===== Supplied data

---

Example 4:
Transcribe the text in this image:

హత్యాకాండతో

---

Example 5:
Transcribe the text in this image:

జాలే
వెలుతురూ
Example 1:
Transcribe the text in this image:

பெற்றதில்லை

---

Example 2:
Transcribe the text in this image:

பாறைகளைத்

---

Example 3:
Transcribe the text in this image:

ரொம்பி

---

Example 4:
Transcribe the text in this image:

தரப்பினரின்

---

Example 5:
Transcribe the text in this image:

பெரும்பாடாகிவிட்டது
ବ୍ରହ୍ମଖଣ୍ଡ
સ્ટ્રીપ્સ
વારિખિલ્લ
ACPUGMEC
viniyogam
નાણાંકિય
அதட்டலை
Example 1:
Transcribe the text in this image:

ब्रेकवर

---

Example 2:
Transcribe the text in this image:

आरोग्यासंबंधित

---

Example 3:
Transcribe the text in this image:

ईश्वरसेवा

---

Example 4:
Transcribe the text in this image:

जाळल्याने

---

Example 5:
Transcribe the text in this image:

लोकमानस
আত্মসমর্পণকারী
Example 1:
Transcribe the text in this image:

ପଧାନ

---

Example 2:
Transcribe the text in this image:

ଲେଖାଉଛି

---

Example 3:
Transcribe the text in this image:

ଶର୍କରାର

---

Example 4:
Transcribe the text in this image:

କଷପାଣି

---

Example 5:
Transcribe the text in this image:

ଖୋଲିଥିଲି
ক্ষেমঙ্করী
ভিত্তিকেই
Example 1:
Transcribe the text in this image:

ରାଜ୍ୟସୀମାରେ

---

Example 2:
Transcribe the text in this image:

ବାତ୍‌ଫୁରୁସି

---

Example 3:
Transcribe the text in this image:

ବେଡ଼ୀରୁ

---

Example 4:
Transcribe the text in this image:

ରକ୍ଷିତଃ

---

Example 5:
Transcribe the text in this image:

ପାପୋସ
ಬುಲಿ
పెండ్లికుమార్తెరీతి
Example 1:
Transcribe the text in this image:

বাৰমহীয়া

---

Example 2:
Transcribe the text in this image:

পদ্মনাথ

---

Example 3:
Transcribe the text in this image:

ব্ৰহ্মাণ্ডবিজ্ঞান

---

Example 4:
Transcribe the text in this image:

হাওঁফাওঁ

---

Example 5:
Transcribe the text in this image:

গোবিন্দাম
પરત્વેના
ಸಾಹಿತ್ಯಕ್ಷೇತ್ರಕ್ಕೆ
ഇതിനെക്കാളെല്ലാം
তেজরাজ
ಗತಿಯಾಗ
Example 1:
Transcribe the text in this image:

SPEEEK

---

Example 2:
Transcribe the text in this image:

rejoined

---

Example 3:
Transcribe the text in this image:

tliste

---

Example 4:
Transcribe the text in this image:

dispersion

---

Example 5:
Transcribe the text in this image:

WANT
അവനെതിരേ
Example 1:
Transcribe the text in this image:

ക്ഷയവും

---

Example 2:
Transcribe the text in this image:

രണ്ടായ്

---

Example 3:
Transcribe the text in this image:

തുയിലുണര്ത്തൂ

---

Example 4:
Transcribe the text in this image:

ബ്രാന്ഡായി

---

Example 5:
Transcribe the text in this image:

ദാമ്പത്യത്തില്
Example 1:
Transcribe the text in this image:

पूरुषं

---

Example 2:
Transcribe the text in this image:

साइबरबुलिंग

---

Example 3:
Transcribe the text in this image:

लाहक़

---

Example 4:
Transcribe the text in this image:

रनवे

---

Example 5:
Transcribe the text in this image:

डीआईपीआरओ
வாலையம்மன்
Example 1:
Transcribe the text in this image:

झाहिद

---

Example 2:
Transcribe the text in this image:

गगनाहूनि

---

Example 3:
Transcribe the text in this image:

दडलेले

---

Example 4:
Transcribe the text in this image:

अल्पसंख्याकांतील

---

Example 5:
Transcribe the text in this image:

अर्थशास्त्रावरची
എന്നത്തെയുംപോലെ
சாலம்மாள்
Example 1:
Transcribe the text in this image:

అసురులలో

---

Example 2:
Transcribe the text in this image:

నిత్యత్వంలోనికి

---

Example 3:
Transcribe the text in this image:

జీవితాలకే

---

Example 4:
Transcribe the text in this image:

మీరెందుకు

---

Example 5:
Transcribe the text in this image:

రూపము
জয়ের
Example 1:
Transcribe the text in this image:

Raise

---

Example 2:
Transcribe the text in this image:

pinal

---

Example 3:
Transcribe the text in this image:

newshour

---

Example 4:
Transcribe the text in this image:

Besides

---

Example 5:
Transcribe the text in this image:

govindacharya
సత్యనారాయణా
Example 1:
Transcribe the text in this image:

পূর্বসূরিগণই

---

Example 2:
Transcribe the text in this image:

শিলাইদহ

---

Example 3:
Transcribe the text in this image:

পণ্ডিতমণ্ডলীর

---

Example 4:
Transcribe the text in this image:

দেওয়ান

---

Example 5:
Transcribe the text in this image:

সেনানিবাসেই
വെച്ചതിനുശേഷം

==========

* [Work request] Type out every record above once more, exactly.

* [Finished task]
---

Example 4:
Transcribe the text in this image:

హత్యాకాండతో

---

Example 5:
Transcribe the text in this image:

జాలే
వెలుతురూ
Example 1:
Transcribe the text in this image:

பெற்றதில்லை

---

Example 2:
Transcribe the text in this image:

பாறைகளைத்

---

Example 3:
Transcribe the text in this image:

ரொம்பி

---

Example 4:
Transcribe the text in this image:

தரப்பினரின்

---

Example 5:
Transcribe the text in this image:

பெரும்பாடாகிவிட்டது
ବ୍ରହ୍ମଖଣ୍ଡ
સ્ટ્રીપ્સ
વારિખિલ્લ
ACPUGMEC
viniyogam
નાણાંકિય
அதட்டலை
Example 1:
Transcribe the text in this image:

ब्रेकवर

---

Example 2:
Transcribe the text in this image:

आरोग्यासंबंधित

---

Example 3:
Transcribe the text in this image:

ईश्वरसेवा

---

Example 4:
Transcribe the text in this image:

जाळल्याने

---

Example 5:
Transcribe the text in this image:

लोकमानस
আত্মসমর্পণকারী
Example 1:
Transcribe the text in this image:

ପଧାନ

---

Example 2:
Transcribe the text in this image:

ଲେଖାଉଛି

---

Example 3:
Transcribe the text in this image:

ଶର୍କରାର

---

Example 4:
Transcribe the text in this image:

କଷପାଣି

---

Example 5:
Transcribe the text in this image:

ଖୋଲିଥିଲି
ক্ষেমঙ্করী
ভিত্তিকেই
Example 1:
Transcribe the text in this image:

ରାଜ୍ୟସୀମାରେ

---

Example 2:
Transcribe the text in this image:

ବାତ୍‌ଫୁରୁସି

---

Example 3:
Transcribe the text in this image:

ବେଡ଼ୀରୁ

---

Example 4:
Transcribe the text in this image:

ରକ୍ଷିତଃ

---

Example 5:
Transcribe the text in this image:

ପାପୋସ
ಬುಲಿ
పెండ్లికుమార్తెరీతి
Example 1:
Transcribe the text in this image:

বাৰমহীয়া

---

Example 2:
Transcribe the text in this image:

পদ্মনাথ

---

Example 3:
Transcribe the text in this image:

ব্ৰহ্মাণ্ডবিজ্ঞান

---

Example 4:
Transcribe the text in this image:

হাওঁফাওঁ

---

Example 5:
Transcribe the text in this image:

গোবিন্দাম
પરત્વેના
ಸಾಹಿತ್ಯಕ್ಷೇತ್ರಕ್ಕೆ
ഇതിനെക്കാളെല്ലാം
তেজরাজ
ಗತಿಯಾಗ
Example 1:
Transcribe the text in this image:

SPEEEK

---

Example 2:
Transcribe the text in this image:

rejoined

---

Example 3:
Transcribe the text in this image:

tliste

---

Example 4:
Transcribe the text in this image:

dispersion

---

Example 5:
Transcribe the text in this image:

WANT
അവനെതിരേ
Example 1:
Transcribe the text in this image:

ക്ഷയവും

---

Example 2:
Transcribe the text in this image:

രണ്ടായ്

---

Example 3:
Transcribe the text in this image:

തുയിലുണര്ത്തൂ

---

Example 4:
Transcribe the text in this image:

ബ്രാന്ഡായി

---

Example 5:
Transcribe the text in this image:

ദാമ്പത്യത്തില്
Example 1:
Transcribe the text in this image:

पूरुषं

---

Example 2:
Transcribe the text in this image:

साइबरबुलिंग

---

Example 3:
Transcribe the text in this image:

लाहक़

---

Example 4:
Transcribe the text in this image:

रनवे

---

Example 5:
Transcribe the text in this image:

डीआईपीआरओ
வாலையம்மன்
Example 1:
Transcribe the text in this image:

झाहिद

---

Example 2:
Transcribe the text in this image:

गगनाहूनि

---

Example 3:
Transcribe the text in this image:

दडलेले

---

Example 4:
Transcribe the text in this image:

अल्पसंख्याकांतील

---

Example 5:
Transcribe the text in this image:

अर्थशास्त्रावरची
എന്നത്തെയുംപോലെ
சாலம்மாள்
Example 1:
Transcribe the text in this image:

అసురులలో

---

Example 2:
Transcribe the text in this image:

నిత్యత్వంలోనికి

---

Example 3:
Transcribe the text in this image:

జీవితాలకే

---

Example 4:
Transcribe the text in this image:

మీరెందుకు

---

Example 5:
Transcribe the text in this image:

రూపము
জয়ের
Example 1:
Transcribe the text in this image:

Raise

---

Example 2:
Transcribe the text in this image:

pinal

---

Example 3:
Transcribe the text in this image:

newshour

---

Example 4:
Transcribe the text in this image:

Besides

---

Example 5:
Transcribe the text in this image:

govindacharya
సత్యనారాయణా
Example 1:
Transcribe the text in this image:

পূর্বসূরিগণই

---

Example 2:
Transcribe the text in this image:

শিলাইদহ

---

Example 3:
Transcribe the text in this image:

পণ্ডিতমণ্ডলীর

---

Example 4:
Transcribe the text in this image:

দেওয়ান

---

Example 5:
Transcribe the text in this image:

সেনানিবাসেই
വെച്ചതിനുശേഷം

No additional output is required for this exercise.